Ten years later, in 1986, Fink was responsible for a hundred million dollar loss at First Boston for failing to hedge against the sudden drop in interest rates. The candidate for chairmanship became an outcast. He was fired before he was thrown out. The defeat spurred his ambition: in Stephen Schwarzman, the owner of the private equity firm Blackstone, he found a generous financier with whom he later fell out - but because of Blackstone's good name, he christened his own fund company BlackRock (and thus responsible that's why I mixed up the two companies for a while). In the middle of the financial crisis in 2009, Fink and his buddy Kapito were able to buy their ETF division (called: iShares) from Barclays Bank, which was in dire straits.From then on, the business with “passive” index funds became a sure-fire success. In mid-2021, BlackRock's iShares division alone had assets of $ 3 trillion.
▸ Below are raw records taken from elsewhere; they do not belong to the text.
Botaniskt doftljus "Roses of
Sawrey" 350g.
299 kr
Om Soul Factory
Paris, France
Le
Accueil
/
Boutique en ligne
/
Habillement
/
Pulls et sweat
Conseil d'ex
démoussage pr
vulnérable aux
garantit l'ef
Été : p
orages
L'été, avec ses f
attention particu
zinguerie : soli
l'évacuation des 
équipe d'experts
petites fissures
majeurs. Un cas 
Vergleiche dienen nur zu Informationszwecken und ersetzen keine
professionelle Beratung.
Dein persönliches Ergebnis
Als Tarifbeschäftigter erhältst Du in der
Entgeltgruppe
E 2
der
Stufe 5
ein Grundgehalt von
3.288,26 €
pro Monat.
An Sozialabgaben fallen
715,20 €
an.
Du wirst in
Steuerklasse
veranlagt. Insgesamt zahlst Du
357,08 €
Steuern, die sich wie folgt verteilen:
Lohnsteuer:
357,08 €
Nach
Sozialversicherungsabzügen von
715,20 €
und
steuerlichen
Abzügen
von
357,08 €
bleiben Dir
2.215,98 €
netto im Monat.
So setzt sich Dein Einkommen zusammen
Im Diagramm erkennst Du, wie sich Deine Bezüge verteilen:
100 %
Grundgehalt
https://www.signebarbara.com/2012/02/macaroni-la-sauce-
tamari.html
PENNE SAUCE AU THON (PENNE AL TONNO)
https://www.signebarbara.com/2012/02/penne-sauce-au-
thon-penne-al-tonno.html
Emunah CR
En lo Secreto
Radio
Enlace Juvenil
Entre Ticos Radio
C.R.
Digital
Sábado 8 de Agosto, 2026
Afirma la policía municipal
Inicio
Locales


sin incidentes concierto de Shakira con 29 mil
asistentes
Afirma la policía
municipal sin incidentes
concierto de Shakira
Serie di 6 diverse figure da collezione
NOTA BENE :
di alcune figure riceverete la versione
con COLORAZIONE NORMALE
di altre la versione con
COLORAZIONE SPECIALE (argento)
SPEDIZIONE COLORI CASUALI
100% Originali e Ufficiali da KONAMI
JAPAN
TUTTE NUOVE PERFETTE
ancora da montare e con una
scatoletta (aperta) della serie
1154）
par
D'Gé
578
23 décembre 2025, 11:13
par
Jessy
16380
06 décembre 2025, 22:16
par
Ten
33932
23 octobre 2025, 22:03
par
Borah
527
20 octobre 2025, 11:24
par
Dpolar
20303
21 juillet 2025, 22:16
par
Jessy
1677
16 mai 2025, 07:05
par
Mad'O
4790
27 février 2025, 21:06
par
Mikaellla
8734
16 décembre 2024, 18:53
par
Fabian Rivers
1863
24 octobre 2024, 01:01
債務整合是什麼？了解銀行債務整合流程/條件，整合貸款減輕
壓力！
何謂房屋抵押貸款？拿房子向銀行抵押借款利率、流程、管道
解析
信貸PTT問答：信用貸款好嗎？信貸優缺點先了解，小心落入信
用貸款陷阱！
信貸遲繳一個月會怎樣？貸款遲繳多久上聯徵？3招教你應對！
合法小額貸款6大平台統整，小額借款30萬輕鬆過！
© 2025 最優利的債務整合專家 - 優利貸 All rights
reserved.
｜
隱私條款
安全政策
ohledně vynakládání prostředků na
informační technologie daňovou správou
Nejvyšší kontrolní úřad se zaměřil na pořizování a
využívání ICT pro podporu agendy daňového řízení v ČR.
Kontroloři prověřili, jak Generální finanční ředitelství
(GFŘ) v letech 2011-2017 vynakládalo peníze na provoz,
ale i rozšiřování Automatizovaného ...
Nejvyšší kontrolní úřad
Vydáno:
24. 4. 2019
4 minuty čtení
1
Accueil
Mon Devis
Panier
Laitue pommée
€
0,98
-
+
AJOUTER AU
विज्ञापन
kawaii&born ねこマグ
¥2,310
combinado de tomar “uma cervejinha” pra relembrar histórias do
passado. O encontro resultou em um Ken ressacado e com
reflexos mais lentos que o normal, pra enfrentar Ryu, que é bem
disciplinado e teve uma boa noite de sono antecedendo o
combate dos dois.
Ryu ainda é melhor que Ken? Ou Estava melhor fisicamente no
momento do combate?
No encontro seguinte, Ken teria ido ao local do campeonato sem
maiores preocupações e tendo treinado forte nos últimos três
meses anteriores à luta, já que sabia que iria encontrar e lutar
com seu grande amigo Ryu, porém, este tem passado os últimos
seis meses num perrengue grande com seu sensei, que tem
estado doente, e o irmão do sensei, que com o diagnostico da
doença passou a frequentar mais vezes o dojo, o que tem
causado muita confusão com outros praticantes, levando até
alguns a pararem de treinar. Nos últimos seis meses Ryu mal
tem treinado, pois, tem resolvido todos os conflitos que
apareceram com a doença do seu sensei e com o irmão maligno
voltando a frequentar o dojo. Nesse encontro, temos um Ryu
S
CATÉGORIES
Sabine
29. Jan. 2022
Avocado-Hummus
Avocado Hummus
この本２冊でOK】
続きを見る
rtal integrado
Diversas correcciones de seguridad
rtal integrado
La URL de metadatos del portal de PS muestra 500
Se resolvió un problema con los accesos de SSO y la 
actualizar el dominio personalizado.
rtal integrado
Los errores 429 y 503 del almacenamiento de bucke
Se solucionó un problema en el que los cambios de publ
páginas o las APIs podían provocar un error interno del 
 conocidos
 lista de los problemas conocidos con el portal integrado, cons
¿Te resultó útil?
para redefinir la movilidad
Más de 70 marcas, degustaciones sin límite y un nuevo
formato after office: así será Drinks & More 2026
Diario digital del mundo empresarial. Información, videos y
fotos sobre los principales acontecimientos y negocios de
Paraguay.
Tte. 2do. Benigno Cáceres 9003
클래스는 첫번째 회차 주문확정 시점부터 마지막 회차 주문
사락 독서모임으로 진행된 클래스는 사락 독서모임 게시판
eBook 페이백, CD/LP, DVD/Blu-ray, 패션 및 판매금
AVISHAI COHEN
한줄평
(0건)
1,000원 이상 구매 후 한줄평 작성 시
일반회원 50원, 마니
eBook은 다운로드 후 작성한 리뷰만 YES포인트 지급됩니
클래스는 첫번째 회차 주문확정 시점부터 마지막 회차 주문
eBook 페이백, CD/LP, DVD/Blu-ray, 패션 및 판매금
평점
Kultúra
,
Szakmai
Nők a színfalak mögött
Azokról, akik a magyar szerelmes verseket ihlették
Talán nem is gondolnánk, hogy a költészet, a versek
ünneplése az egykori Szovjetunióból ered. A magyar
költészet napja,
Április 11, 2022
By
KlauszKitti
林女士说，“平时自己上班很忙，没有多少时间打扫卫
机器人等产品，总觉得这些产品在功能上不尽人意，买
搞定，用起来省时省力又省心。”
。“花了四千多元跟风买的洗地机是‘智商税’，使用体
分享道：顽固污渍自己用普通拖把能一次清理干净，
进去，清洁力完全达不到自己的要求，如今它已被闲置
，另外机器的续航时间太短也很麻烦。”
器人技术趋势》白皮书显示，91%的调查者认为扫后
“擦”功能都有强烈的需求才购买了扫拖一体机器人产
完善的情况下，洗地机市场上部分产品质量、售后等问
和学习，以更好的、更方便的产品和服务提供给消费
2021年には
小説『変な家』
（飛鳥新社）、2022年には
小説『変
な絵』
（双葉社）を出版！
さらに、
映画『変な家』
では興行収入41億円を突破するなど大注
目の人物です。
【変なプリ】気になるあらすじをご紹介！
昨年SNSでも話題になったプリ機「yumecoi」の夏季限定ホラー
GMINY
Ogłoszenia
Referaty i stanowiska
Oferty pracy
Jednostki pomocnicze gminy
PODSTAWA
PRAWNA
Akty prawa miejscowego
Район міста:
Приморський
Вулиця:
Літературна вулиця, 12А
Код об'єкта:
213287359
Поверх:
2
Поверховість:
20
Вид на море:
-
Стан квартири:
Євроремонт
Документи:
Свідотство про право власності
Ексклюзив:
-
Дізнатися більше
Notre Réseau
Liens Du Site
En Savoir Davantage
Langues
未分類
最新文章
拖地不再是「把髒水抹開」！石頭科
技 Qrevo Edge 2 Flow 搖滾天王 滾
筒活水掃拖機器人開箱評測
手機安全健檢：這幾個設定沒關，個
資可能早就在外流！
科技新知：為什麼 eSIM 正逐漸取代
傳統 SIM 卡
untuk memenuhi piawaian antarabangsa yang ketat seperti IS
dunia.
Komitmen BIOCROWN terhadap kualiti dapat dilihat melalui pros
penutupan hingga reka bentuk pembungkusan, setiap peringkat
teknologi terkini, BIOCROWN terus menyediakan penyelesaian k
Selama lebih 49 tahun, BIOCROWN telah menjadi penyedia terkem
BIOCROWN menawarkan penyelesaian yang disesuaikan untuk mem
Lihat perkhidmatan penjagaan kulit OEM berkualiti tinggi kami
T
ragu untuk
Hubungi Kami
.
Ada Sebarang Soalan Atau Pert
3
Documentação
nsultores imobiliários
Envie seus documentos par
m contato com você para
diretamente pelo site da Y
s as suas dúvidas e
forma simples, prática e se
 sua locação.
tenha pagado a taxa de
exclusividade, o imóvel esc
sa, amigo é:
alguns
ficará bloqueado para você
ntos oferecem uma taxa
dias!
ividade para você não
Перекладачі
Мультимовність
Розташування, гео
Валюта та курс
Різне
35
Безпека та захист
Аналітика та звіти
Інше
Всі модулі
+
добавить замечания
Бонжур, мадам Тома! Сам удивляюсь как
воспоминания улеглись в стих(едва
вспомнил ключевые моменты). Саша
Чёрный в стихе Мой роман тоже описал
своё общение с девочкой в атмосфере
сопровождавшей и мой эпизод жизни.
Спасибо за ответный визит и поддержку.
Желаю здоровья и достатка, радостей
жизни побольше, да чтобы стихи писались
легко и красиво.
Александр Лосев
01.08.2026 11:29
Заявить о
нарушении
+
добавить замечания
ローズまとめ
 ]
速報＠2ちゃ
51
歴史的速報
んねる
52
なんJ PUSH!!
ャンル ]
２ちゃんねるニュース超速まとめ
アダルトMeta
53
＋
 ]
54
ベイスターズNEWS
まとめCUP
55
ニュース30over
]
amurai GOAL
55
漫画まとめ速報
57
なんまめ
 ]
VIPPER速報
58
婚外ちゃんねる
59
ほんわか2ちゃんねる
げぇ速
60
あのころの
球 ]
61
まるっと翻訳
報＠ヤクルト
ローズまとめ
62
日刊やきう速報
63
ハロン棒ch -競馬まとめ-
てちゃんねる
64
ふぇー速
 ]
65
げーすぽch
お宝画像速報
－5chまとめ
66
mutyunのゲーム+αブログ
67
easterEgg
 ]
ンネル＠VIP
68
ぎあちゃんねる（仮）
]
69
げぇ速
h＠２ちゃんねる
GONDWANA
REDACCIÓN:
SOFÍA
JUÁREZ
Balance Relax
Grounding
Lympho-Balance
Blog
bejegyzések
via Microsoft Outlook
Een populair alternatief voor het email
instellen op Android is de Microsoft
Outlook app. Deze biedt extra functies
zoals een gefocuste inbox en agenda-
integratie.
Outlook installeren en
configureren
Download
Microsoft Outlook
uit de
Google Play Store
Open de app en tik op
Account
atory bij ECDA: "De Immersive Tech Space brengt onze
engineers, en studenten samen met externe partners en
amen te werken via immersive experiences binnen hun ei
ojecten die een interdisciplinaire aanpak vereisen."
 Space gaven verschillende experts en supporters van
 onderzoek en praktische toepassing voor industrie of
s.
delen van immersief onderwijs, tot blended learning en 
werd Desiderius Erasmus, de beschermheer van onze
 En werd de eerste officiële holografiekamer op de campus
A case for the antitrust authorities!

The Hollywood narrative demands that the rise of the hero be followed by the deep fall.

Nothing of that can be seen yet.

There are estimates that index funds will soon hold half of the stocks in the top 500 American companies.

An accumulation of economic power that is possibly more dangerous than the constantly publicly discussed power of Google, Amazon or Facebook.

Paradoxically, BlackRock's danger could lie precisely in the company's passivity.

If, roughly speaking, both “my” company and that of my competitor Fink are owned, the drive to compete wanes.

It is enough to be on good terms with Fink.

A case for the antitrust authorities!

“Secret socialism”, a Wall Street banker scoffed a few years ago: A completely passive economy is worse than a centrally planned economy because it overrides entrepreneurial initiative and the appetite for risk.

Whether in the end total capitalism will overturn in its abolition?

Dialecticians from the school of Hegel and Marx would have enjoyed it.